- **PROBLEM TO WORK ON**
Say whether each statement below agrees with the passage on France's revolutionary convulsions. Answer yes or no for each, quoting the deciding words. (a) The result in this part of the body politic matched what was found elsewhere. (b) The mistakes and excesses of the popular rising are called signs of strength. (c) This part of the body politic is described as comparatively small.

- **STUDY TEXT**

::::::

It is particularly instructive to dwell upon this phase of the
revolutionary convulsions of France, because the result in this
comparatively small, but still most important, part of the body politic
was so different from that which was found elsewhere. Whatever the
mistakes, the violence, the excesses of every kind, into which this
popular rising was betrayed, they were symptomatic of strength, not
of weakness,—deplorable accompaniments of a movement which,
with all its drawbacks, was marked by overwhelming force.

::::::

Items from a dataset
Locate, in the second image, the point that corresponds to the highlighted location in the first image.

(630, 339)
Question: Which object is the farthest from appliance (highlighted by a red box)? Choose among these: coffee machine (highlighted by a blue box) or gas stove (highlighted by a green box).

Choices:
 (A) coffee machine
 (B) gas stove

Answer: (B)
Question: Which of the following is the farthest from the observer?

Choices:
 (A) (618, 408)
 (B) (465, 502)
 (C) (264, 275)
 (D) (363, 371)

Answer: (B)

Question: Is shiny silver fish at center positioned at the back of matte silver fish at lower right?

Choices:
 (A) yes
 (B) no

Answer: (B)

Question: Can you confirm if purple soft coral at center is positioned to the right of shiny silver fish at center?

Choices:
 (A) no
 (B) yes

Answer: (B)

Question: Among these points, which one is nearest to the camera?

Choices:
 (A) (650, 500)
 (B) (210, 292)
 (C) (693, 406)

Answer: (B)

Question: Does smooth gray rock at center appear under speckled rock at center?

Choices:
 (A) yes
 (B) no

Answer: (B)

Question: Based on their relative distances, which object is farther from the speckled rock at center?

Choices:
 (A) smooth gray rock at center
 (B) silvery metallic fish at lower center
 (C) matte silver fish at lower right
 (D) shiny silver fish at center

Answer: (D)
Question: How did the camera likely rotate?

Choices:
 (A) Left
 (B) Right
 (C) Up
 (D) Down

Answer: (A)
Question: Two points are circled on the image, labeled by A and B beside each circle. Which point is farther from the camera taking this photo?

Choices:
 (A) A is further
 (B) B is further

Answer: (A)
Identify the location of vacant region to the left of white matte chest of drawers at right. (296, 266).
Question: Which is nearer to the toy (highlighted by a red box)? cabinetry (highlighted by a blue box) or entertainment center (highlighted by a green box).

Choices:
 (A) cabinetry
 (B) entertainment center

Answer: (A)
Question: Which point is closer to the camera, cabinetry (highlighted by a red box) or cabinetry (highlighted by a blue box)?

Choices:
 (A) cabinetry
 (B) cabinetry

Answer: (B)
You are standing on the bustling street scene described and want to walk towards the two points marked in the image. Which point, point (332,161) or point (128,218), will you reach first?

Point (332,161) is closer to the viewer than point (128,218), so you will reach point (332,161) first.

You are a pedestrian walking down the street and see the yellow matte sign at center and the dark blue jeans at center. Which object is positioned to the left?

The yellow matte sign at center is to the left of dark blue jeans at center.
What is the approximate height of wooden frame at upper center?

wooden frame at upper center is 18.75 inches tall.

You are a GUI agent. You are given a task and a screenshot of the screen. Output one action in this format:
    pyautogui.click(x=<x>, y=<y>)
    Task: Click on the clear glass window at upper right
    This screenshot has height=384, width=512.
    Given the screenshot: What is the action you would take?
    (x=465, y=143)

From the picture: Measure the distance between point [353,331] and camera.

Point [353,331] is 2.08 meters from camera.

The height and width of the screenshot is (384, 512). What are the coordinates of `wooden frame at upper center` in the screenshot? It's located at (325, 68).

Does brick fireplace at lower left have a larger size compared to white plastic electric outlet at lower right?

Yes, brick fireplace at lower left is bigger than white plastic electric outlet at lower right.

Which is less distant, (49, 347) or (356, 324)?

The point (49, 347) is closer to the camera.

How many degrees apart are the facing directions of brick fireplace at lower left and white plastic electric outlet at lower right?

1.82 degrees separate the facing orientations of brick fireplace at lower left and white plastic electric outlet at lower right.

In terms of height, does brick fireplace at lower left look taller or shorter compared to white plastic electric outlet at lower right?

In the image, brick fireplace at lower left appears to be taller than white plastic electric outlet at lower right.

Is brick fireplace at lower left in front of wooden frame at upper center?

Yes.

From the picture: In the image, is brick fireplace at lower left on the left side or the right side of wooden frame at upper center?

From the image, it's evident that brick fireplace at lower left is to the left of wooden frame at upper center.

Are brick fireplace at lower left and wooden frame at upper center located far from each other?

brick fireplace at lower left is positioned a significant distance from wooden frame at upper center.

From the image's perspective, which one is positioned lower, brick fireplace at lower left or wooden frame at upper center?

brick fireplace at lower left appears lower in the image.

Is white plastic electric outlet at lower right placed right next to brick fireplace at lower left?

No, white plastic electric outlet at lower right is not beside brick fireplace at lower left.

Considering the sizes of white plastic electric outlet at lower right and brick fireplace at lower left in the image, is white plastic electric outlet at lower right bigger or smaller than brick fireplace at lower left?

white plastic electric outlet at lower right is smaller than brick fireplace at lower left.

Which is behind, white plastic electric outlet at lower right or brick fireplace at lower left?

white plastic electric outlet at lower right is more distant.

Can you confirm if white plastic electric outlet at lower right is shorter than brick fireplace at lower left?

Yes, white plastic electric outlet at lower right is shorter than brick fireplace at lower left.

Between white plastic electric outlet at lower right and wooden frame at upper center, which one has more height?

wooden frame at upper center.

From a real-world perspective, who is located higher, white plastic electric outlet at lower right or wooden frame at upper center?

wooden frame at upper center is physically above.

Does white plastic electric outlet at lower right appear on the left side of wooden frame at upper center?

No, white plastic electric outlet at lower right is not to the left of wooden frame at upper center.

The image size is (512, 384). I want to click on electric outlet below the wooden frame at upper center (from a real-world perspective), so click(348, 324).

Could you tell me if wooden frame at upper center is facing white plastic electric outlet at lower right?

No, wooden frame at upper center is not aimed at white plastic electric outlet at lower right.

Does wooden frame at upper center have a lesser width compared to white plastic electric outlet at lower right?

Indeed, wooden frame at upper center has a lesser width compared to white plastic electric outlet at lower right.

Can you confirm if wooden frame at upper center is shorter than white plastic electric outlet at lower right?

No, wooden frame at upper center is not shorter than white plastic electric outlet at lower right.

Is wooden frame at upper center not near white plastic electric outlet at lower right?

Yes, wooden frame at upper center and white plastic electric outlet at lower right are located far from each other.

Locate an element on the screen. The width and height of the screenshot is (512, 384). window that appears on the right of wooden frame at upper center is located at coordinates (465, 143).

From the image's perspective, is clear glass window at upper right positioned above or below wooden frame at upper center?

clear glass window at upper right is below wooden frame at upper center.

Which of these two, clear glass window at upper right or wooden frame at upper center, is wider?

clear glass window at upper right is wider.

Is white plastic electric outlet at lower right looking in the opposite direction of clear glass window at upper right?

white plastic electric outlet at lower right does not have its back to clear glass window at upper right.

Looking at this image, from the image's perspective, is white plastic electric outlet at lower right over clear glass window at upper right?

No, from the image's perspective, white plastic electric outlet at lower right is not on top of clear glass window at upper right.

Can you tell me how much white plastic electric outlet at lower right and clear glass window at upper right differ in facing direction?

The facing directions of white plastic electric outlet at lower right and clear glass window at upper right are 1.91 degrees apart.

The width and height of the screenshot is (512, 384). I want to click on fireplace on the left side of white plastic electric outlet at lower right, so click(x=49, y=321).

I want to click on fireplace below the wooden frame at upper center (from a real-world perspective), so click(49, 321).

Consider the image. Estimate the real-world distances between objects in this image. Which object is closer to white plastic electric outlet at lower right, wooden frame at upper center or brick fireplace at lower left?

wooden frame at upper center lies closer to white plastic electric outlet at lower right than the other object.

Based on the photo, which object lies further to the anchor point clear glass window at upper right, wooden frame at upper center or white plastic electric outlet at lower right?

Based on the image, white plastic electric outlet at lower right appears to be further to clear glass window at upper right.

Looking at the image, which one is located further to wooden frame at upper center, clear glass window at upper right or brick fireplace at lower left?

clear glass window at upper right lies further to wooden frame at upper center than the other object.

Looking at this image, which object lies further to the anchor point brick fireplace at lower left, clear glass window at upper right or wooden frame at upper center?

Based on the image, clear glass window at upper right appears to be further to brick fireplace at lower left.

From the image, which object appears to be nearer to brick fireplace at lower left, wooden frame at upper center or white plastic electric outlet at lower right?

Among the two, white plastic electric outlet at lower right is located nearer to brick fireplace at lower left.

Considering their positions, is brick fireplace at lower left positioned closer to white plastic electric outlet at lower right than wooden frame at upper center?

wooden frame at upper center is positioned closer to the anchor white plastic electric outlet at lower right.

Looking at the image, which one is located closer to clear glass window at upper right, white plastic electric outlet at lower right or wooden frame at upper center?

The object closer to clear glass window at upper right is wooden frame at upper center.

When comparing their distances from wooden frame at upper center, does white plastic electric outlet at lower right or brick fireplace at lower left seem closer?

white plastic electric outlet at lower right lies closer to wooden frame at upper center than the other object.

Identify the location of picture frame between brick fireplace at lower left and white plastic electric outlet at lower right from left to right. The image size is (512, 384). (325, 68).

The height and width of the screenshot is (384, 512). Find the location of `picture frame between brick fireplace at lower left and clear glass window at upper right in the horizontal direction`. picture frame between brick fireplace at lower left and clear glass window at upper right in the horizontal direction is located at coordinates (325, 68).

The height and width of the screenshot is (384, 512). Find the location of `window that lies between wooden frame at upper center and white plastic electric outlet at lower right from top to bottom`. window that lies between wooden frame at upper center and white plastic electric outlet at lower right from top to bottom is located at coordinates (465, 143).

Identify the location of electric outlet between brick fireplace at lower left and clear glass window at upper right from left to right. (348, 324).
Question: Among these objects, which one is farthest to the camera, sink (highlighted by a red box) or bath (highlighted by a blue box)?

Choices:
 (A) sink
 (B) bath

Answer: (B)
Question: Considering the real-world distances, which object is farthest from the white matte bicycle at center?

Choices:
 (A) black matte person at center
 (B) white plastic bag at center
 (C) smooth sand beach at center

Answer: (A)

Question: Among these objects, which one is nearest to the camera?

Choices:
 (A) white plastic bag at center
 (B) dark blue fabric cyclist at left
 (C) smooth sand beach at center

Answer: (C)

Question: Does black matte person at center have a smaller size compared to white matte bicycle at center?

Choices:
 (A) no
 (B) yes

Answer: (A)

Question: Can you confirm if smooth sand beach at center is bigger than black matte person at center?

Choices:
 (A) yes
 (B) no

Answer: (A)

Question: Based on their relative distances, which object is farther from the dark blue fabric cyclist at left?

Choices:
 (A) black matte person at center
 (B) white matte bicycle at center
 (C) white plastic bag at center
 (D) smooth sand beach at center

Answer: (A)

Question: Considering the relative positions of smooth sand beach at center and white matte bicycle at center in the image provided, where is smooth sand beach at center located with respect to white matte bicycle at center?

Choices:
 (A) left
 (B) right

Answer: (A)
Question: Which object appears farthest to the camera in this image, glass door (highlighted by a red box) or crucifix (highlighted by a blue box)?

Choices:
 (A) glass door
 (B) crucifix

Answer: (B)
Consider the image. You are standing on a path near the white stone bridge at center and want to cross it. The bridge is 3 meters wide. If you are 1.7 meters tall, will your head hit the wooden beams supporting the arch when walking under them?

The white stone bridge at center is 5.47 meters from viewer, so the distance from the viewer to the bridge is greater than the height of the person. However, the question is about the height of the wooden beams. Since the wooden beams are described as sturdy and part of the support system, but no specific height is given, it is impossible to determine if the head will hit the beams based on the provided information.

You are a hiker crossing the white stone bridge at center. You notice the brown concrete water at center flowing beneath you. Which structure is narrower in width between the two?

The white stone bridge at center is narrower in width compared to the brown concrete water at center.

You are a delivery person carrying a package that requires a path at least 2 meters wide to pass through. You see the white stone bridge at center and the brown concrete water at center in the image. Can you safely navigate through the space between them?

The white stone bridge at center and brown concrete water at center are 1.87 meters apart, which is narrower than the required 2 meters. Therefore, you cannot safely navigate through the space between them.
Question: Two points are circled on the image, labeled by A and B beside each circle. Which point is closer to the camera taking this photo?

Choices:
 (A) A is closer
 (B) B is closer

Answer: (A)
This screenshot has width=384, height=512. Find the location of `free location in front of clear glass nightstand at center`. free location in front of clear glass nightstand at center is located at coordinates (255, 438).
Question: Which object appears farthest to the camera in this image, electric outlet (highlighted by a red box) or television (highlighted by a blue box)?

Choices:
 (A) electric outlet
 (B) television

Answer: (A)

::::::

- **REPLY TO THE TASK**
(a) No: "was so different from that which was found elsewhere."
(b) Yes: "they were symptomatic of strength, not of weakness."
(c) Yes: "comparatively small, but still most important."